The one-dimensional nature of Saif Ali Khan's character, the Machiavellian Samar Pratap Singh, undermines the series.

Director Ali Abbas Zafar’s Hindi web-series Tandav explores the depths that individuals are willing to plumb merely to accrue and wield power.

The show has two parallel storylines that are centred on two starkly different individuals whose lives are dominated by politics. Samar Pratap Singh (Saif Ali Khan) is the powerful son of a fictional prime minister of India, Devki Nandan (Tigmanshu Dhulia).

Though Samar is the indisputable heir apparent. he doesn’t care for biding his time in the shadows and does his father in just as he is about to be sworn in for the umpteenth time. Though Samar believes the throne is finally his for the taking, Devki’s mistress — senior party leader Anuradha (Dimple Kapadia) — learns of the patricide and blackmails him in a bid to lead the country herself. But Samar is not one to back down in the face of adversity. 

Meanwhile, a popular student leader, Shiva Shekhar (Mohammed Zeeshan Ayyub), is struggling to shatter the influence of right-wing elements in his institute, Vivekanand National University (VNU). Circumstances eventually force him to inadvertently get involved in the murky game of politics. And one day, he comes to Samar's attention. 

Tandav is a binge-worthy series that keeps you glued to your screen. The digestible duration of each episode also helps and the narrative doesn’t waste time on needless exposition. If you are a keen observer of contemporary politics, you won't miss the various allegories sprinkled throughout the show.

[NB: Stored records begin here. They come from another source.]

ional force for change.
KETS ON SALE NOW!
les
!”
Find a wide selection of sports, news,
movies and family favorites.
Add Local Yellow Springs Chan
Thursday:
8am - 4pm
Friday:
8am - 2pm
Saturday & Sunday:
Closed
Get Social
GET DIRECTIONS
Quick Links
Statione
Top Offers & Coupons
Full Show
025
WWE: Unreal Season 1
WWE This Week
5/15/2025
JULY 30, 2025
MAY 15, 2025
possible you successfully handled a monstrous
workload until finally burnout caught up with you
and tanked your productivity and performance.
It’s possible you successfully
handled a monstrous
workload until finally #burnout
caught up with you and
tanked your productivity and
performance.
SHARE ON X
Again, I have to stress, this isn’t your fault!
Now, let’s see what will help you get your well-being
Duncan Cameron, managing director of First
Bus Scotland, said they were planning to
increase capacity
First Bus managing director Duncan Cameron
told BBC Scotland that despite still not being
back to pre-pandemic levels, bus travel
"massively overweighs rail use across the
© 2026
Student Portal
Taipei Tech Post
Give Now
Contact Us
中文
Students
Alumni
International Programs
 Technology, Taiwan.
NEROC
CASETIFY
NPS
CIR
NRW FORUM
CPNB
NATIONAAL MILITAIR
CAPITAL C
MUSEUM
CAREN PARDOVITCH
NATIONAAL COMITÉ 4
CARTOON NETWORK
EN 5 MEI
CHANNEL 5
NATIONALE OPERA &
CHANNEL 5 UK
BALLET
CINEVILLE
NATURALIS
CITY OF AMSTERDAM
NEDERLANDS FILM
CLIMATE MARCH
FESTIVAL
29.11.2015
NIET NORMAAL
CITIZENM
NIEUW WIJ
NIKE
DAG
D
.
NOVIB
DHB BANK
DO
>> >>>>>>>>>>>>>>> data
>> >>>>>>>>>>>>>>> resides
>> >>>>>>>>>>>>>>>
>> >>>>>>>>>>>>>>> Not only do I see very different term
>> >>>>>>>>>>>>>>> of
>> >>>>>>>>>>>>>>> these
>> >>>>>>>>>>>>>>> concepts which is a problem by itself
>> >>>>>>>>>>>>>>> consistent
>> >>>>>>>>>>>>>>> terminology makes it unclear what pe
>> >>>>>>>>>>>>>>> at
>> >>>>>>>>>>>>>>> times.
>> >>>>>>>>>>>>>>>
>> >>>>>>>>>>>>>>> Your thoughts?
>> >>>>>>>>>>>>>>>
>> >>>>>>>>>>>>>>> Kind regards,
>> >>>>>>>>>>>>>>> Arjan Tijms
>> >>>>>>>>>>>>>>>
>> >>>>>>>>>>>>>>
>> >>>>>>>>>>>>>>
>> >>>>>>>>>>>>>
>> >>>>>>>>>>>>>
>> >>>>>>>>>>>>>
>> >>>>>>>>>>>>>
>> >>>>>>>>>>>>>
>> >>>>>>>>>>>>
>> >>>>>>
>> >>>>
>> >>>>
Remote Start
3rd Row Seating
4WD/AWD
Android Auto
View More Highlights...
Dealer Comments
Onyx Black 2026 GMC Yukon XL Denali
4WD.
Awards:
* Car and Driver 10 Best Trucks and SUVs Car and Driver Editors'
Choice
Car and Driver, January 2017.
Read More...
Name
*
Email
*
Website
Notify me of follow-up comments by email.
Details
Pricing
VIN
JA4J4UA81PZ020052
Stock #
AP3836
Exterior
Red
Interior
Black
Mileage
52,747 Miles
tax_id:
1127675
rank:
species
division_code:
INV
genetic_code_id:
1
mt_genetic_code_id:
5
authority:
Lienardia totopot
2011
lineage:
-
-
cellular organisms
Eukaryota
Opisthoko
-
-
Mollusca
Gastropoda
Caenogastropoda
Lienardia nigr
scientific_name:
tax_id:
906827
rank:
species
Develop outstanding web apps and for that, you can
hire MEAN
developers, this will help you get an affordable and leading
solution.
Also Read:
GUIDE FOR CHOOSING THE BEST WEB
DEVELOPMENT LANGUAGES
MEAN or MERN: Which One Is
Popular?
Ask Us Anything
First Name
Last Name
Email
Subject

But despite all this, Tandav fails to impress. The biggest culprit is the screenplay, which is far from satisfactory. Nothing significant happens in the middle portion as far as Samar’s story is concerned. And while the show keeps promising an explosive denouement, the climax is fairly predictable while one has to, presumably, wait for the next season to learn the identity of an enigmatic blackmailer, who plays a major role in the proceedings.

Of course, a lot happens in Shiva’s subplot. But this portion of the show has far too many twists and turns and in the end, the narrative is all over the place. 

The show also paints an unintentionally hilarious picture of the media with reporters lustily applauding both government officials as well as leftist student leaders whenever they cover their speeches. 

One of the major factors that weaken the show is the absence of Samar’s backstory. There appears to be nothing more to the man apart from his evil and ruthless nature. Although Khan plays the character well, for the most part, the largely one-dimensional nature of the character takes a toll on his overall performance.

Ayyub is the main star of Tandav. Though he played an activist in Article 15 (2019), his take on this character is refreshing. Despite his actual age, he is not only believable as a student but also displays the myriad aspects of his character with ease. 

Sunil Grover is another actor to watch out for. In a never-seen-before role, he oozes ruthlessness and sarcasm.

Kapadia displays her vast experience, painting a portrait of vulnerability tinged with selfishness. Kritika Kamra is another member of the female cast that stands out. 

Tandav would have been a much better series if its story was on par with some of its actors' performances.

Tandav is streaming on Amazon Prime Video.